Trade Spend or Trade Investment?

Posted by Bud Hilton

In a recent foodservice conference someone made a case that manufacturers’ expenditures toward the trade should be considered “investment” not “spend.” An executive with a very large food manufacturer made the statement . . . “Don’t try to kid yourselves, most of it is spend, not investment.” When prompted to elaborate, his position was that their company seemed to have an almost open-checkbook policy, as opposed to a planned marketing spend approach. He went on to say that “if the customer asked for money we always seem to give it to them with little concern for profitability or case growth in return, they have become that powerful.”

In separate one-on-one conversation with him I began to understand and even agree with what he meant.
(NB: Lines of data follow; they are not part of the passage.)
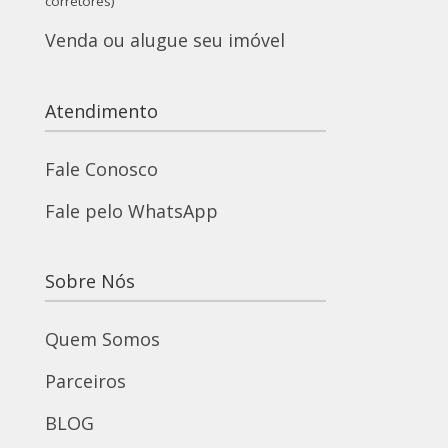
corretores)
Venda ou alugue seu imóvel
Atendimento
Fale Conosco
Fale pelo WhatsApp
Sobre Nós
Quem Somos
Parceiros
BLOG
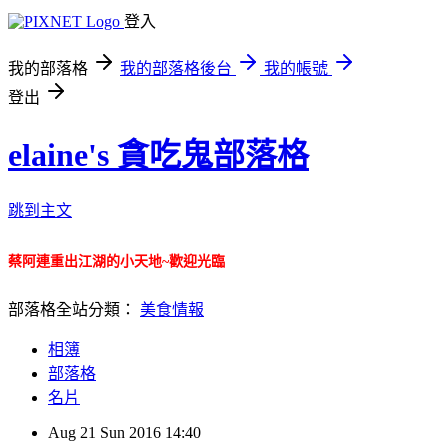
登入
我的部落格
我的部落格後台
我的帳號
登出
elaine's 貪吃鬼部落格
跳到主文
蔡阿連重出江湖的小天地~歡迎光臨
部落格全站分類：
美食情報
相簿
部落格
名片
Aug
21
Sun
2016
14:40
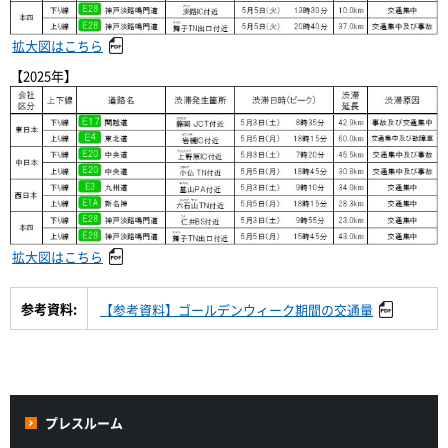
拡大図はこちら
【2025年】
拡大図はこちら
参考資料:
【参考資料】ゴールデンウィーク期間の交通量
プレスルーム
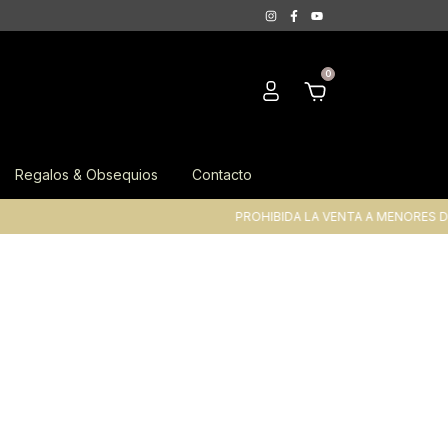
0
Regalos & Obsequios
Contacto
PROHIBIDA LA VENTA A MENORES DE 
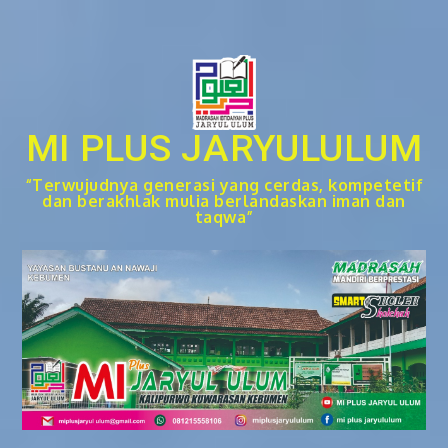
Skip
to
content
MI PLUS JARYULULUM
“Terwujudnya generasi yang cerdas, kompetetif
dan berakhlak mulia berlandaskan iman dan
taqwa”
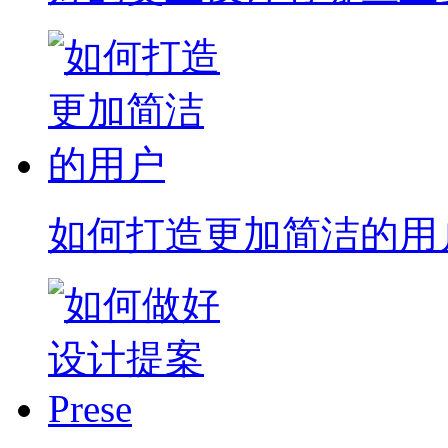
如何打造更加简洁的用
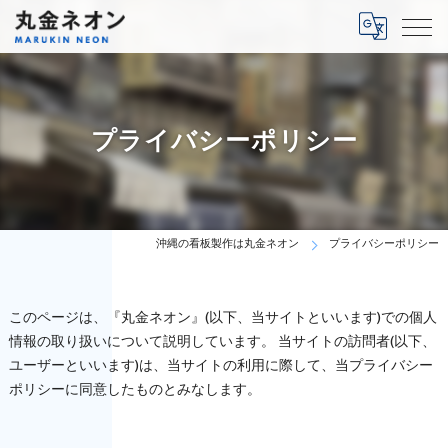
プライバシーポリシー
沖縄の看板製作は丸金ネオン
プライバシーポリシー
このページは、『丸金ネオン』(以下、当サイトといいます)での個人
情報の取り扱いについて説明しています。 当サイトの訪問者(以下、
ユーザーといいます)は、当サイトの利用に際して、当プライバシー
ポリシーに同意したものとみなします。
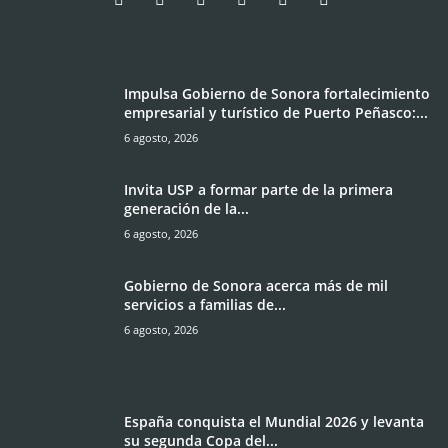
Impulsa Gobierno de Sonora fortalecimiento
empresarial y turístico de Puerto Peñasco:...
6 agosto, 2026
Invita USP a formar parte de la primera
generación de la...
6 agosto, 2026
Gobierno de Sonora acerca más de mil
servicios a familias de...
6 agosto, 2026
España conquista el Mundial 2026 y levanta
su segunda Copa del...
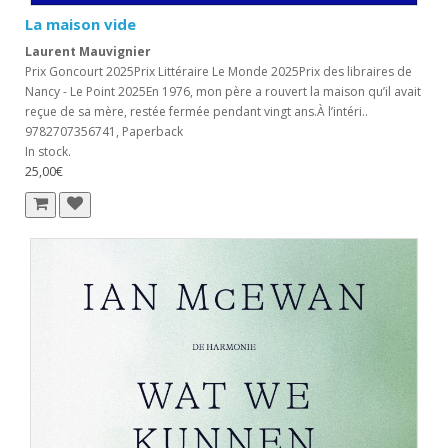
La maison vide
Laurent Mauvignier
Prix Goncourt 2025Prix Littéraire Le Monde 2025Prix des libraires de
Nancy - Le Point 2025En 1976, mon père a rouvert la maison qu’il avait
reçue de sa mère, restée fermée pendant vingt ans.À l’intéri..
9782707356741, Paperback
In stock.
25,00€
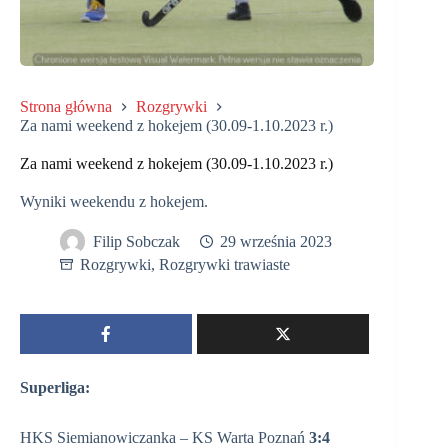
Strona główna
Rozgrywki
Za nami weekend z hokejem (30.09-1.10.2023 r.)
Za nami weekend z hokejem (30.09-1.10.2023 r.)
Wyniki weekendu z hokejem.
Filip Sobczak
29 września 2023
Rozgrywki
,
Rozgrywki trawiaste
Superliga:
HKS Siemianowiczanka – KS Warta Poznań
3:4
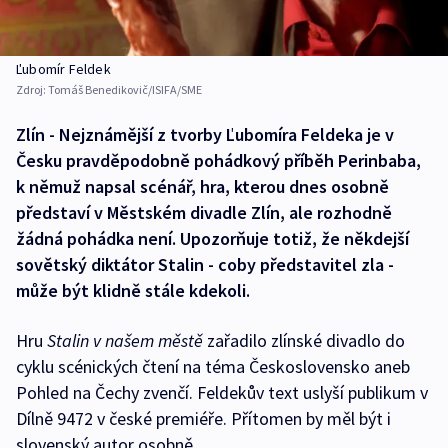
Ľubomír Feldek
Zdroj:
Tomáš Benedikovič/ISIFA/SME
Zlín - Nejznámější z tvorby Ľubomíra Feldeka je v
Česku pravděpodobně pohádkový příběh Perinbaba,
k němuž napsal scénář, hra, kterou dnes osobně
představí v Městském divadle Zlín, ale rozhodně
žádná pohádka není. Upozorňuje totiž, že někdejší
sovětský diktátor Stalin - coby představitel zla -
může být klidně stále kdekoli.
Hru
Stalin v našem městě
zařadilo zlínské divadlo do
cyklu scénických čtení na téma Československo aneb
Pohled na Čechy zvenčí. Feldekův text uslyší publikum v
Dílně 9472 v české premiéře. Přítomen by měl být i
slovenský autor osobně.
So, let me take a stab at it.

There are basically two types of Trade Spend in which everything else can be grouped:

  • Promotional spend – Usually client manufacturer directed. Generally, allowances related to and in exchange for volume growth, SKU additions, additional unit compliance, etc.
  • Demand spend – When a customer (distributor or operator) asks for additional rebate dollars to be treated as a price reduction (pay-to-play) with no promise of additional cases of business.

First let’s look at Demand Spend. Many years ago non-chain contracted business (street business) was upwards of 70% of the manufacturers’ volume, very profitable and generally had some longevity. Over the years the huge growth in chain/contracted business has almost caused a “flip” in that equation with most manufacturers stating that pure multi-unit business is in excess of 60% of their business, with substantial price reductions tied to it and in most cases no promise of increased volume activity.
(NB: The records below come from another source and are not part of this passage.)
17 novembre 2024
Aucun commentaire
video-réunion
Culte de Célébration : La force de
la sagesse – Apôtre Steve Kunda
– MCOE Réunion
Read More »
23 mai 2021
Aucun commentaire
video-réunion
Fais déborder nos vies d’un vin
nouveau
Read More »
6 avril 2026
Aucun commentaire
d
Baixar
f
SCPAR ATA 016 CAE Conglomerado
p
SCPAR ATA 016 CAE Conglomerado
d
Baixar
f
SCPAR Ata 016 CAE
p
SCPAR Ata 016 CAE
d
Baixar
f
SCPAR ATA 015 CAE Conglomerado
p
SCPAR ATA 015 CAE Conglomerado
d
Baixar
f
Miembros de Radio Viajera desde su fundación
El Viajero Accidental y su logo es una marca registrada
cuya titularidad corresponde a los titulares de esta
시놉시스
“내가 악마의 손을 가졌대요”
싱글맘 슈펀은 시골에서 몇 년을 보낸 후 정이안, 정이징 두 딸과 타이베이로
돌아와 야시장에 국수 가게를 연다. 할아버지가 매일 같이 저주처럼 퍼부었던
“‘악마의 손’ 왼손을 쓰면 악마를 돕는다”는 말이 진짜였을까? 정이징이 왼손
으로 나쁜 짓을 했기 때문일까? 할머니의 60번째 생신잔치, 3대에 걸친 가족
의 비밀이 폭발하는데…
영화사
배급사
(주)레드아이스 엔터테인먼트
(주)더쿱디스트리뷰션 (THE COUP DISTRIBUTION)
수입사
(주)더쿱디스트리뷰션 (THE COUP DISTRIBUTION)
This pendulum has swung so far towards this group and it has become so large and powerful that they can place some very demanding mandates on control of the manufacturer and their distributor. Industry reports show that while this group represents over 60% of the volume, they account for only about 15-18% of the available profit . . . and they keep demanding more pay-to-play money!

So, how can manufacturers grow with these chain groups?

Compliance - In most cases studied, large chains generally DO NOT have 100% participation of their units on a manufacturer’s programs and/or total SKUs offered. Until recently, manufacturers had very primitive means to identify non-complying units because operators were hesitant to divulge such information, reporting was very slow forthcoming, or manufacturers did not have the “teeth” in their programs to mandate reporting.

Verification – It has become an almost “accepted practice” for manufacturers to pay what the customer asks with either loose spot checking or NO verification at all of the customers’ claims. Again, manufacturers had very poor systems to collect and verify these activities. When this business was smaller it, of course, mattered less. When much of the rebate portion of this business was off-invoice or a direct rebate with proof of purchase, it was somewhat easier to deal with. With chain growth and the onset of “deviated pricing," creating complicated bill-backs to the distributor (a third party), this practice of claim “pick & pay” has become error prone and more costly to all parties.

Here are some facts noted from industry surveys and from companies actively involved in trade spend claim processing:
1 in every 4 claim received is in error of the original agreement
Errors caught through proper verification will improve your ROI savings >15%
Manufacturers’ “soft-cost” (administrative) is generally >3% of your trade spend AND CAN BE REDUCED OR ELIMINATED!
Think of what you could do if you could identify, save and re-deploy these funds . . .

You could spend them on number one, above . . . Promotional Activity, with the remaining operators that may offer some high profitability opportunities. The local leverage operators (LLO’s) are the next tier of high volume and powerful operators, made up of small chains and large independents which account for an additional 15-20% of the business. Finally, the remaining street operators are large in numbers, smaller in cases per unit, and offer purchase loyalty.

Today, there are companies that offer alternative applications and systems to accomplish things we have been discussing. Maybe it is time that you look into the opportunities available through improved data visibility and accurate trade spend administration.